Sen. Blumenthal joins chorus offering robocall remedy with ROBOCOP Act
Americans received roughly 47.8 billion robocalls last year, nearly half of them were from scammers

Sen. Richard Blumenthal was the latest in a chorus of lawmakers from both parties to decry robocalls, an irritant that afflicts nearly anyone in the U.S. who owns a mobile phone.
The Connecticut Democrat on Monday reintroduced the so-called ROBOCOP Act that would require mobile phone companies to provide free robocall-blocking technology to their customers.
“Households across the country are harangued daily by millions of robocalls — calls that at best are a nuisance, and at worst threaten unsuspecting consumers with financial scams,” Blumenthal said in a statement last year when he introduced the bill with Democratic California Rep. Jackie Speier.
“The ROBOCOP Act restores power to consumers by requiring phone companies to provide effective technology that blocks unwanted calls at no cost to the consumer,” Blumenthal said.
Lawmakers in both chambers have recently introduced a spate of bills to strengthen the authority of federal agencies like the Federal Trade Commission and the Federal Communications Commission to crack down on pesky — and sometimes illegal — robocalls amid a surge of consumer complaints in recent years.
Americans were on the receiving end of 47.8 billion robocalls last year.
Nearly half of those were from scammers, who bilk an estimated $350 million from people with mobile phones each year.

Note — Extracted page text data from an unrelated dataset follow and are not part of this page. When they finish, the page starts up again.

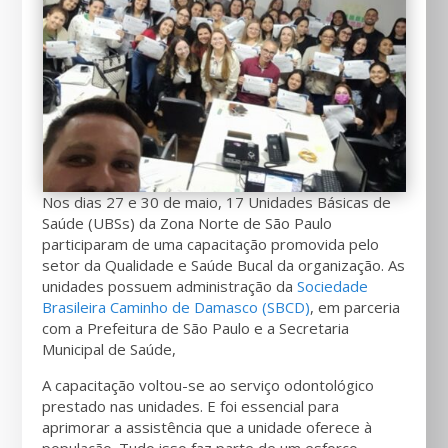
Nos dias 27 e 30 de maio, 17 Unidades Básicas de
Saúde (UBSs) da Zona Norte de São Paulo
participaram de uma capacitação promovida pelo
setor da Qualidade e Saúde Bucal da organização. As
unidades possuem administração da
Sociedade
Brasileira Caminho de Damasco (SBCD)
, em parceria
com a Prefeitura de São Paulo e a Secretaria
Municipal de Saúde,
A capacitação voltou-se ao serviço odontológico
prestado nas unidades. E foi essencial para
aprimorar a assistência que a unidade oferece à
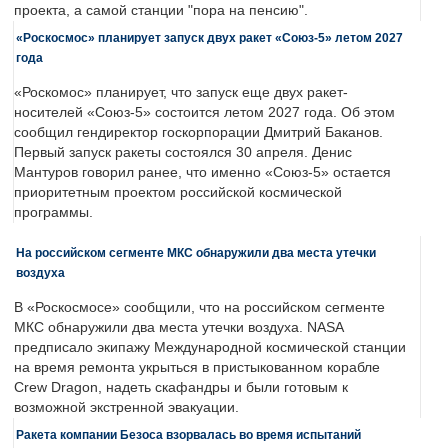
проекта, а самой станции "пора на пенсию".
«Роскосмос» планирует запуск двух ракет «Союз-5» летом 2027
года
«Роскомос» планирует, что запуск еще двух ракет-
носителей «Союз-5» состоится летом 2027 года. Об этом
сообщил гендиректор госкорпорации Дмитрий Баканов.
Первый запуск ракеты состоялся 30 апреля. Денис
Мантуров говорил ранее, что именно «Союз-5» остается
приоритетным проектом российской космической
программы.
На российском сегменте МКС обнаружили два места утечки
воздуха
В «Роскосмосе» сообщили, что на российском сегменте
МКС обнаружили два места утечки воздуха. NASA
предписало экипажу Международной космической станции
на время ремонта укрыться в пристыкованном корабле
Crew Dragon, надеть скафандры и были готовым к
возможной экстренной эвакуации.
Ракета компании Безоса взорвалась во время испытаний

The Telephone Robocall Abuse Criminal Enforcement and Deterrence (TRACED) Act, reintroduced last week by Sens. John Thune, R-S.D., and Ed Markey, D-Mass., would improve enforcement of the Communications Act of 1934 by lengthening the statue of limitations from one to three years for violations.
The bill would also ramp up civil penalties to $10,000 per call, require service providers to adopt technology authenticating phone calls before they reach consumers’ phones and charge the FCC with implementing more rules around consumer protection.
A bipartisan group of House members put forward more limited legislation earlier this year to create a fact-finding interagency body called the Spam Calls Task Force — to be led by the attorney general and the FCC — to weigh solutions and “consider if increased criminal penalties or fines would serve as deterrent.”
Last week, the Senate Commerce Subcommittee on Communications, Technology, Innovation, and the Internet held a hearing on ways to combat robocalls.
Emily Kopp contributed to this report.